** Opening THE DATA block **
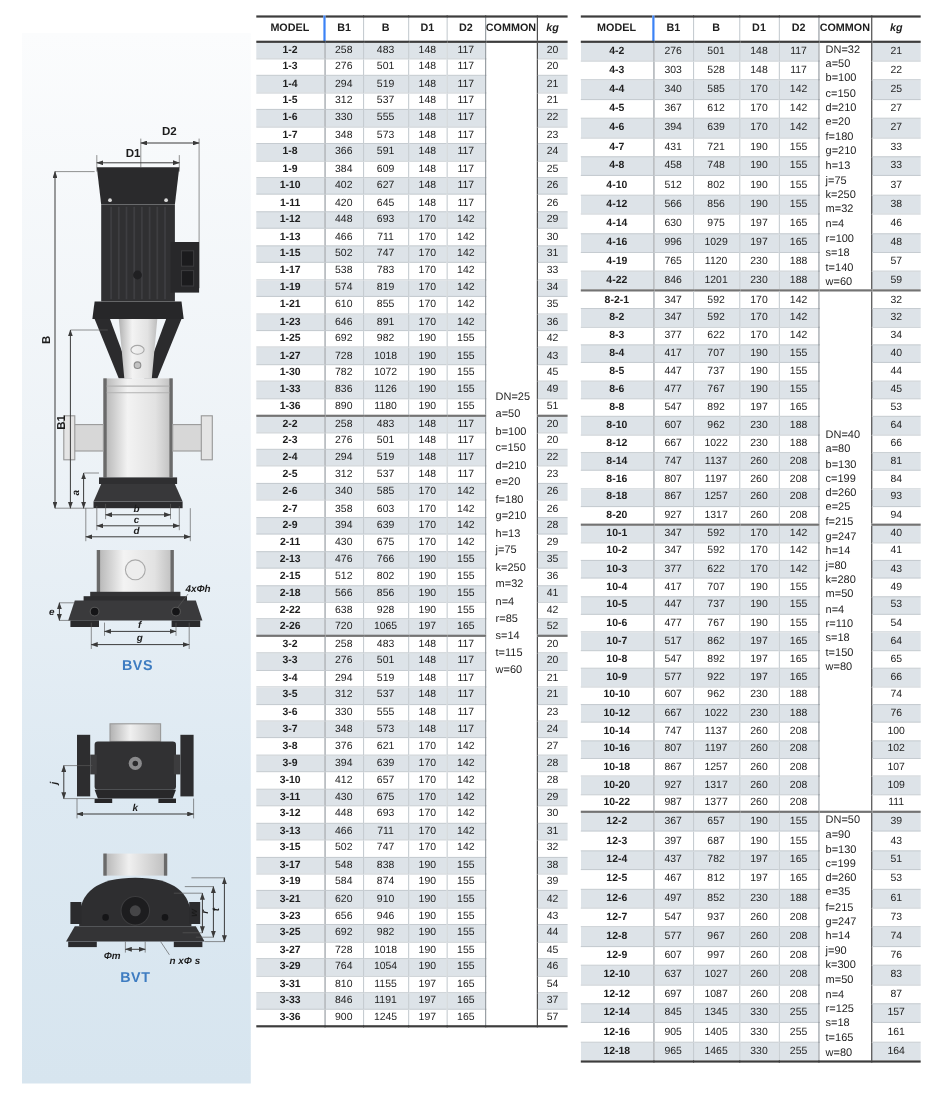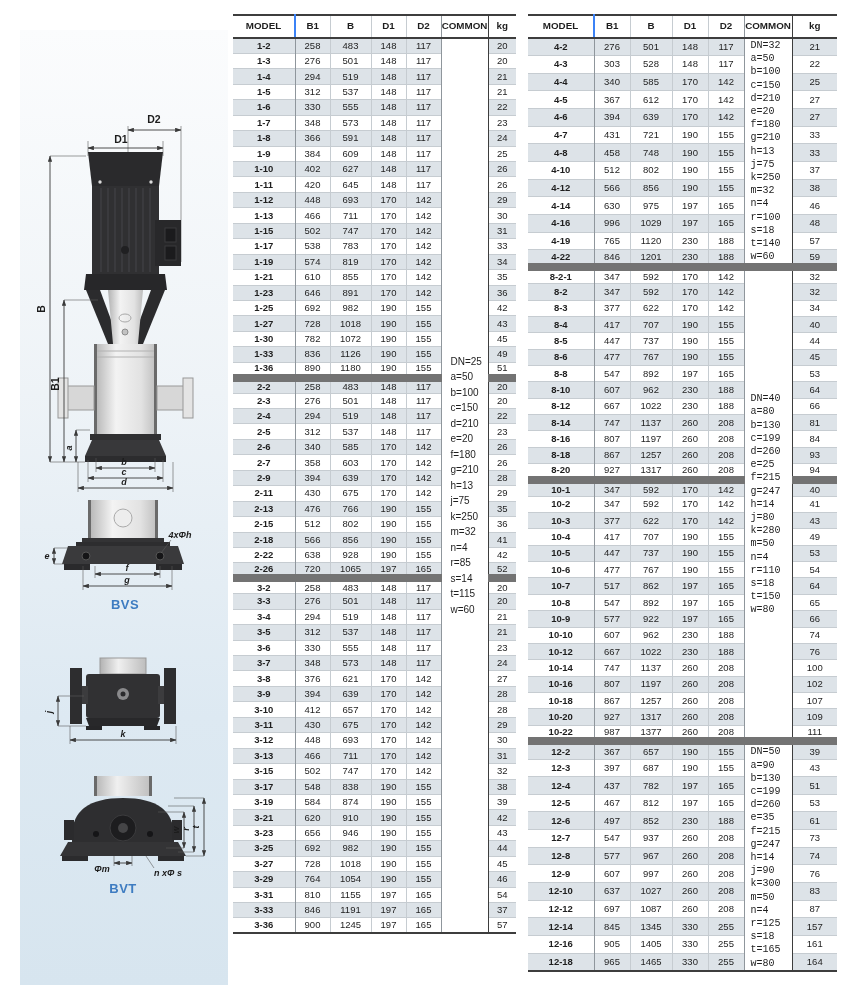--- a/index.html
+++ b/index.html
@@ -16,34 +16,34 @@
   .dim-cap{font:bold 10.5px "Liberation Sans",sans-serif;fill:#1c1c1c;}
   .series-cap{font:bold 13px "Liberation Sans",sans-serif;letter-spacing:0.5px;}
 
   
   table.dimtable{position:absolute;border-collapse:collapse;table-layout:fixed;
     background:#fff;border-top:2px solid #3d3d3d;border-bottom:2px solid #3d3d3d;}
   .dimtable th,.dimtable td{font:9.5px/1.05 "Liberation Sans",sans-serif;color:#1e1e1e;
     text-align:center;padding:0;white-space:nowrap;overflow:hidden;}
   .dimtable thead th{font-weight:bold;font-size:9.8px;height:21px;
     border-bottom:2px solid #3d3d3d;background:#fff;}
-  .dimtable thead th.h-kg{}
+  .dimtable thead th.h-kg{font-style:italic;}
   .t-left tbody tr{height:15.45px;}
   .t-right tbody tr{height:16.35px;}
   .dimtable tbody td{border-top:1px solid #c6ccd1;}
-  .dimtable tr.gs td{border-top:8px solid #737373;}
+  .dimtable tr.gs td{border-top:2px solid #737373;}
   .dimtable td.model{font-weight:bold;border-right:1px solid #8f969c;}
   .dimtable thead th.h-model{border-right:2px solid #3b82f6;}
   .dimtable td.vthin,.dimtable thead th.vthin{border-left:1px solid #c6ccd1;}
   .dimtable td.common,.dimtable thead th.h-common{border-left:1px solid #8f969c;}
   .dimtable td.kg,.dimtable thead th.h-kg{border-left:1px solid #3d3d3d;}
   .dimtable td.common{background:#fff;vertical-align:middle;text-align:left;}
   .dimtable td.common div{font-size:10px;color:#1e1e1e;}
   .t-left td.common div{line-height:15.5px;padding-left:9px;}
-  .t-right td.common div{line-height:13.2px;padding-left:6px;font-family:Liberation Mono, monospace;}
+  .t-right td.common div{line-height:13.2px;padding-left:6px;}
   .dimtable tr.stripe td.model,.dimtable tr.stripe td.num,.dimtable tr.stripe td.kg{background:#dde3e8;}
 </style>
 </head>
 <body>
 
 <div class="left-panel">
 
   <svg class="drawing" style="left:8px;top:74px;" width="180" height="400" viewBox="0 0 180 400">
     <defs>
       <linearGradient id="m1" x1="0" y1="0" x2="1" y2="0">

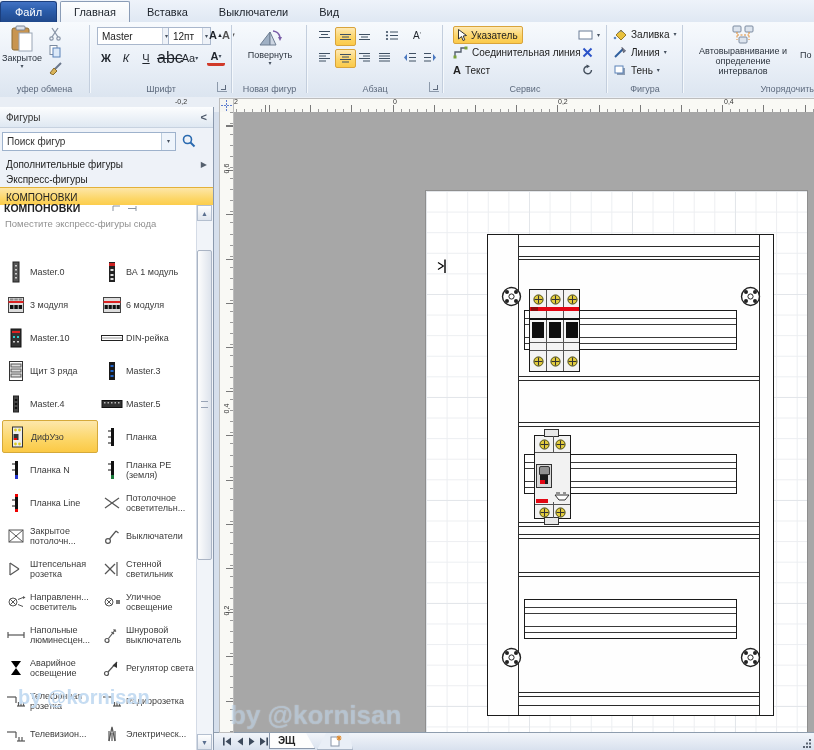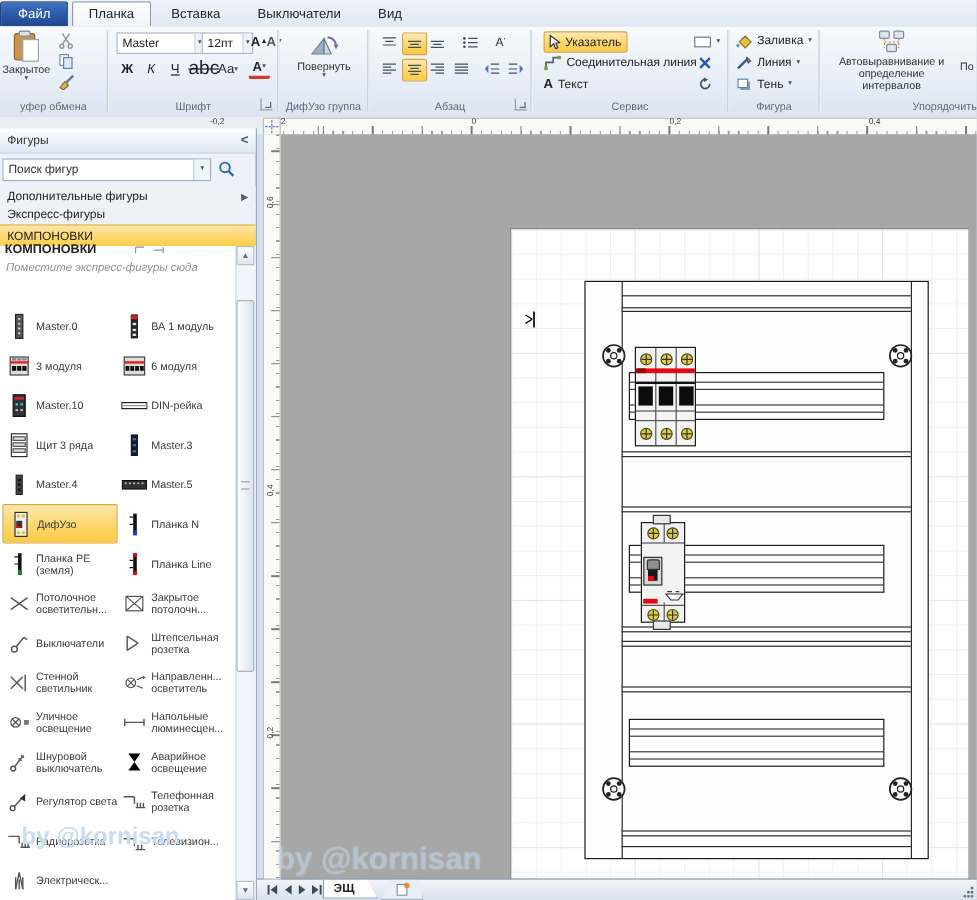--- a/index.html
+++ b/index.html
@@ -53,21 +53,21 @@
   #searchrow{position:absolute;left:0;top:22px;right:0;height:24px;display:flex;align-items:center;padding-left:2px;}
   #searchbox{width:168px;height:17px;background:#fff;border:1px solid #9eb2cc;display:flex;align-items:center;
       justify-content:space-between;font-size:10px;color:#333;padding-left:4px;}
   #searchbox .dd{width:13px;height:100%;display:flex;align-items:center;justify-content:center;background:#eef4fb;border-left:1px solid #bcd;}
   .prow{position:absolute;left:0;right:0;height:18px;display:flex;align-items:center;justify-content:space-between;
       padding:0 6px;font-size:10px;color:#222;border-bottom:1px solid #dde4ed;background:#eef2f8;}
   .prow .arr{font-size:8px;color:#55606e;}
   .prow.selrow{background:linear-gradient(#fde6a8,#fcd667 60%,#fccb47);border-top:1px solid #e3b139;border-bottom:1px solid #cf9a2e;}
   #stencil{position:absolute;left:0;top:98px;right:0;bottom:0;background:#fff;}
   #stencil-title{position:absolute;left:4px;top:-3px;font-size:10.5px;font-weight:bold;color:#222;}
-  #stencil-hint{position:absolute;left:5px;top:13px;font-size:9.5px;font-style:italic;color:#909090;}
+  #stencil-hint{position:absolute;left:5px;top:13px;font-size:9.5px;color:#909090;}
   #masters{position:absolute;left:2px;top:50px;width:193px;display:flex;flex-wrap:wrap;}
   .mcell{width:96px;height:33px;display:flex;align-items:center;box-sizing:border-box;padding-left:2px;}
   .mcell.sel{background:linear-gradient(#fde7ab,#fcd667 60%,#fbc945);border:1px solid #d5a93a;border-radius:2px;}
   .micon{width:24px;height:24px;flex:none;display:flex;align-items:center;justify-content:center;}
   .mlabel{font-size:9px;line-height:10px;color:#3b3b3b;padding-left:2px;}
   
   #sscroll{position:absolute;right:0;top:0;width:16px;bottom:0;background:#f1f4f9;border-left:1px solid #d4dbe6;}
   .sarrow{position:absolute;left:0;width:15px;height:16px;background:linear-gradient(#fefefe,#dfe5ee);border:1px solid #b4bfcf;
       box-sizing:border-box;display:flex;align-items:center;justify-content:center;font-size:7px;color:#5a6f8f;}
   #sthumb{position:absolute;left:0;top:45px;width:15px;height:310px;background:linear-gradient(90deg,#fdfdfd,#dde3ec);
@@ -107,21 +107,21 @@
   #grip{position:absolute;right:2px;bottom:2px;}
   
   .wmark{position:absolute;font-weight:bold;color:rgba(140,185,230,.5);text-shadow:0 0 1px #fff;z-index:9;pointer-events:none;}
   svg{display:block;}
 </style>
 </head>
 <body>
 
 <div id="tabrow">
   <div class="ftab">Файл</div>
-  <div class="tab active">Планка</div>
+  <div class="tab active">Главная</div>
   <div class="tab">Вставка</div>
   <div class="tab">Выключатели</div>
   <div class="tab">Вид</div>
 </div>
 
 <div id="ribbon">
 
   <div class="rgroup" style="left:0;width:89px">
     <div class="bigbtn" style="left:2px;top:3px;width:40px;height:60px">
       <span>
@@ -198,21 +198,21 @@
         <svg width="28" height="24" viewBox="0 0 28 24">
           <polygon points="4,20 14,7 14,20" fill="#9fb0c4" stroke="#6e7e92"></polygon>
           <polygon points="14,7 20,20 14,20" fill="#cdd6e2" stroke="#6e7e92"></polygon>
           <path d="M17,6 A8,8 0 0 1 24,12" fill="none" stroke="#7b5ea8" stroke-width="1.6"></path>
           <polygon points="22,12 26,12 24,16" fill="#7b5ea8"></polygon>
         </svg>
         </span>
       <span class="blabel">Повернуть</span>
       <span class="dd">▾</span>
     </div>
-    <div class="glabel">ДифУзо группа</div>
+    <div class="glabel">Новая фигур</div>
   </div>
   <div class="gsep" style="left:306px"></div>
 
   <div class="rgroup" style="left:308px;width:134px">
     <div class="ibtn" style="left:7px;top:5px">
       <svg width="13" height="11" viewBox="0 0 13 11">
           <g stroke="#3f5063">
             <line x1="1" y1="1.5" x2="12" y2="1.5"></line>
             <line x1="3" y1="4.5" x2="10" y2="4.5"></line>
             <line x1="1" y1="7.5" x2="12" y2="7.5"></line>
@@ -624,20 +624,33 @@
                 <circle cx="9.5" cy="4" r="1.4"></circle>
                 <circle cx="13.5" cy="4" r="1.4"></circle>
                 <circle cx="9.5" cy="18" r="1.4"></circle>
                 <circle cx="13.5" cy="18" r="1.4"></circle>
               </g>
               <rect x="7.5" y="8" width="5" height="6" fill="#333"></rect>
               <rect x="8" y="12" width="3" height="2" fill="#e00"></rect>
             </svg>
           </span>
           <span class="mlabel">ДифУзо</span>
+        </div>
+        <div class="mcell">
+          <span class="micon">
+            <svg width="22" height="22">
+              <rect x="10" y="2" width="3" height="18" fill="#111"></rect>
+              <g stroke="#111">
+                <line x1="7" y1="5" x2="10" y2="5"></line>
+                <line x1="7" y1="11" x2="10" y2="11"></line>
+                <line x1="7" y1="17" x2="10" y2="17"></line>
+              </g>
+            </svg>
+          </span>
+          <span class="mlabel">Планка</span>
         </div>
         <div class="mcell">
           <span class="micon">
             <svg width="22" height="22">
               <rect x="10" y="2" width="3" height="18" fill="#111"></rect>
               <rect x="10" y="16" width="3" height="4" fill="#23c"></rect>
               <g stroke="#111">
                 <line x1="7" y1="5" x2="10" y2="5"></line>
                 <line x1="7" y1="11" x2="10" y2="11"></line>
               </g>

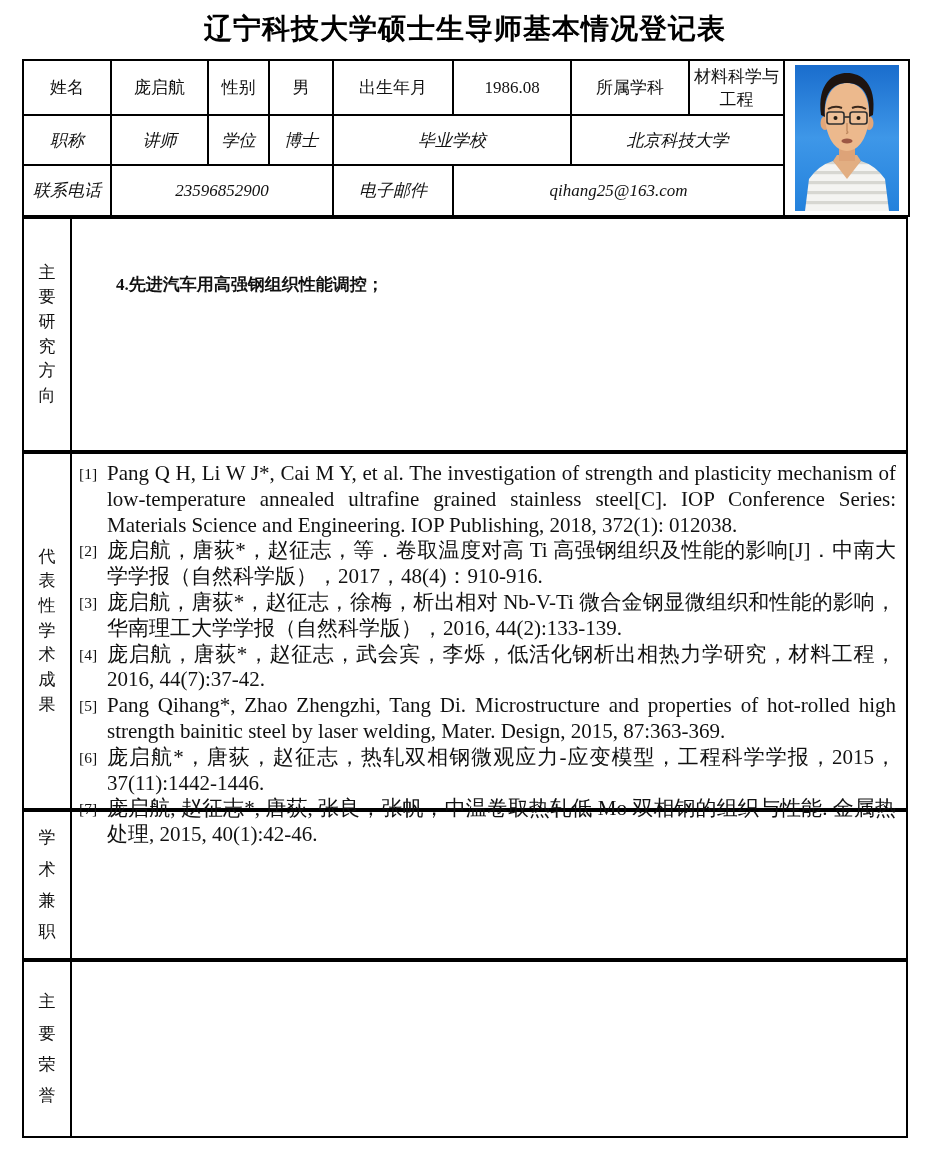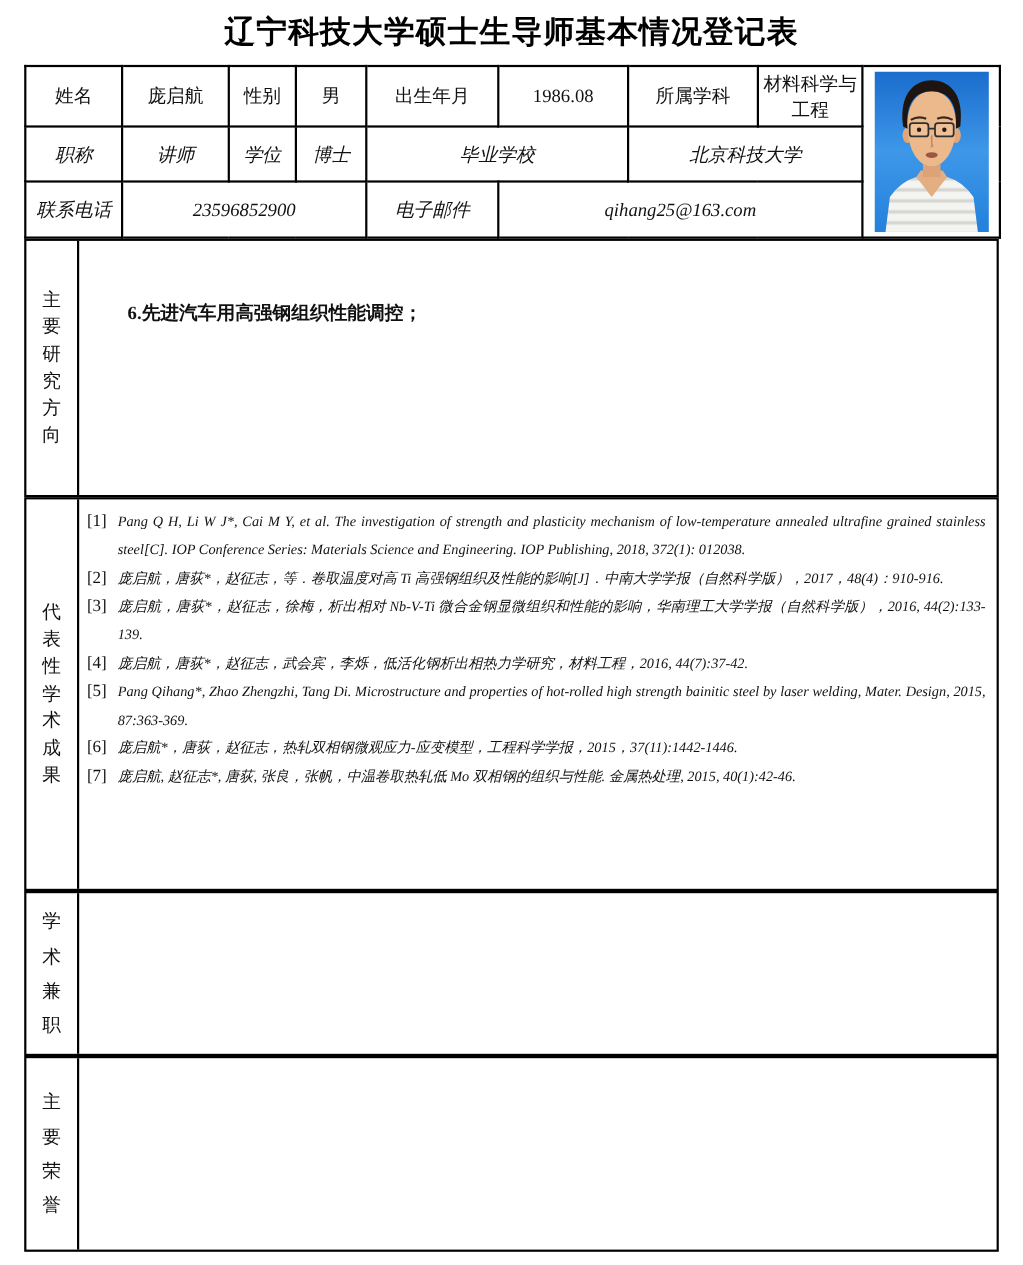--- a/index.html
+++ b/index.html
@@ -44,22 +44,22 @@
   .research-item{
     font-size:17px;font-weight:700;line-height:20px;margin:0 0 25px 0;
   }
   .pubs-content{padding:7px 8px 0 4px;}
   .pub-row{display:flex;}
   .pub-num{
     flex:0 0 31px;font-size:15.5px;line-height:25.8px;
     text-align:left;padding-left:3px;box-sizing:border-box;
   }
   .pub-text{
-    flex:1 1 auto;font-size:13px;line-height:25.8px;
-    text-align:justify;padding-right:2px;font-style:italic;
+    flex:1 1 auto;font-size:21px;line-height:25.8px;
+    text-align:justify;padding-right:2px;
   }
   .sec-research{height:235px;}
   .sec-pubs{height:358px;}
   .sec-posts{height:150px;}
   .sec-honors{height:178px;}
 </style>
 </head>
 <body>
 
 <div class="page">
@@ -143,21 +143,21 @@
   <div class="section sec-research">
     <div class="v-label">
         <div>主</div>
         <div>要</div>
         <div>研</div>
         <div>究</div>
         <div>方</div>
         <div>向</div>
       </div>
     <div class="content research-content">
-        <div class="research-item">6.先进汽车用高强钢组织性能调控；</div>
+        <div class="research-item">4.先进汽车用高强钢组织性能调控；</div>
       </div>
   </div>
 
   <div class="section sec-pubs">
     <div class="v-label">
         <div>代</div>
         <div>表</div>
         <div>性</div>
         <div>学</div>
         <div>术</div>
** Closing THE DATA block **
Return only the number of lines in the data above that include the word "ДифУзо".

PROBLEM SOLUTION> 2